- SOURCE INFORMATION -
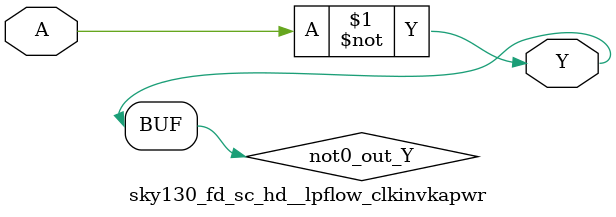
<source format=v>



module sky130_fd_sc_hd__lpflow_clkinvkapwr (
    Y,
    A
);

    output Y;
    input  A;

    wire not0_out_Y;

    not not0 (not0_out_Y, A              );
    buf buf0 (Y         , not0_out_Y     );

endmodule

</source>
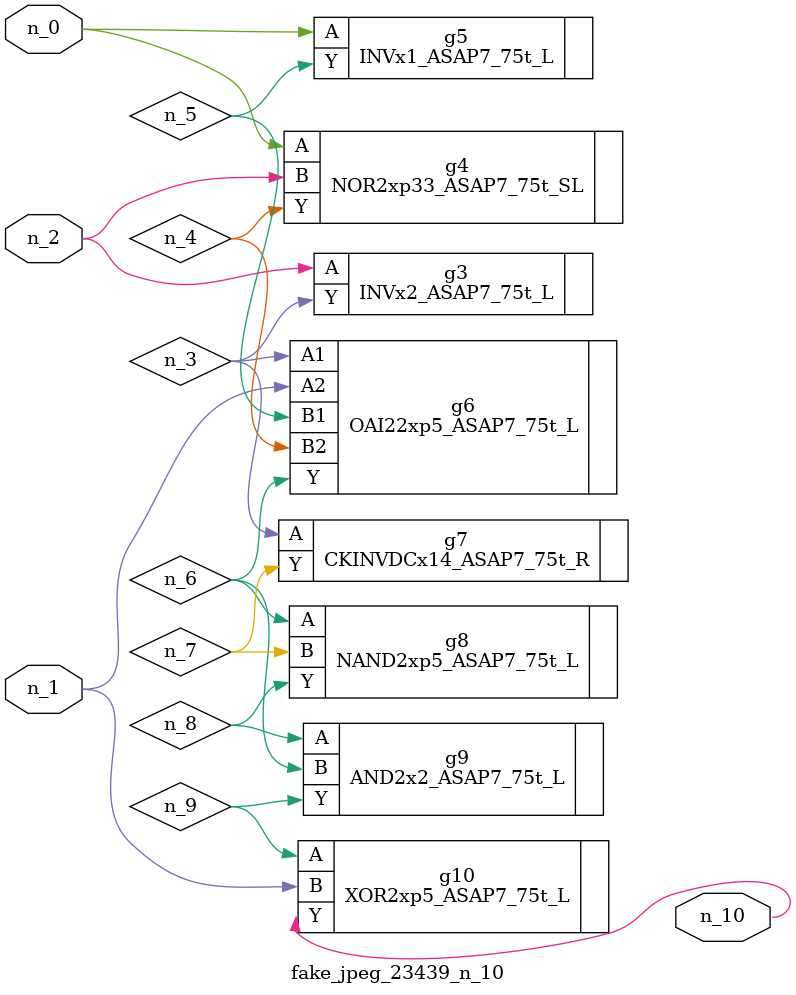
<source format=v>
module fake_jpeg_23439_n_10 (n_0, n_2, n_1, n_10);

input n_0;
input n_2;
input n_1;

output n_10;

wire n_3;
wire n_4;
wire n_8;
wire n_9;
wire n_6;
wire n_5;
wire n_7;

INVx2_ASAP7_75t_L g3 ( 
.A(n_2),
.Y(n_3)
);

NOR2xp33_ASAP7_75t_SL g4 ( 
.A(n_0),
.B(n_2),
.Y(n_4)
);

INVx1_ASAP7_75t_L g5 ( 
.A(n_0),
.Y(n_5)
);

OAI22xp5_ASAP7_75t_L g6 ( 
.A1(n_3),
.A2(n_1),
.B1(n_5),
.B2(n_4),
.Y(n_6)
);

NAND2xp5_ASAP7_75t_L g8 ( 
.A(n_6),
.B(n_7),
.Y(n_8)
);

CKINVDCx14_ASAP7_75t_R g7 ( 
.A(n_3),
.Y(n_7)
);

AND2x2_ASAP7_75t_L g9 ( 
.A(n_8),
.B(n_6),
.Y(n_9)
);

XOR2xp5_ASAP7_75t_L g10 ( 
.A(n_9),
.B(n_1),
.Y(n_10)
);


endmodule
</source>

- TRY IT -
Everything in the entries must come back exactly, except the pictures.

- RESPONSE TO THE TASK -
<source format=v>



module sky130_fd_sc_hd__lpflow_clkinvkapwr (
    Y,
    A
);

    output Y;
    input  A;

    wire not0_out_Y;

    not not0 (not0_out_Y, A              );
    buf buf0 (Y         , not0_out_Y     );

endmodule

</source>
<source format=v>
module fake_jpeg_23439_n_10 (n_0, n_2, n_1, n_10);

input n_0;
input n_2;
input n_1;

output n_10;

wire n_3;
wire n_4;
wire n_8;
wire n_9;
wire n_6;
wire n_5;
wire n_7;

INVx2_ASAP7_75t_L g3 ( 
.A(n_2),
.Y(n_3)
);

NOR2xp33_ASAP7_75t_SL g4 ( 
.A(n_0),
.B(n_2),
.Y(n_4)
);

INVx1_ASAP7_75t_L g5 ( 
.A(n_0),
.Y(n_5)
);

OAI22xp5_ASAP7_75t_L g6 ( 
.A1(n_3),
.A2(n_1),
.B1(n_5),
.B2(n_4),
.Y(n_6)
);

NAND2xp5_ASAP7_75t_L g8 ( 
.A(n_6),
.B(n_7),
.Y(n_8)
);

CKINVDCx14_ASAP7_75t_R g7 ( 
.A(n_3),
.Y(n_7)
);

AND2x2_ASAP7_75t_L g9 ( 
.A(n_8),
.B(n_6),
.Y(n_9)
);

XOR2xp5_ASAP7_75t_L g10 ( 
.A(n_9),
.B(n_1),
.Y(n_10)
);


endmodule
</source>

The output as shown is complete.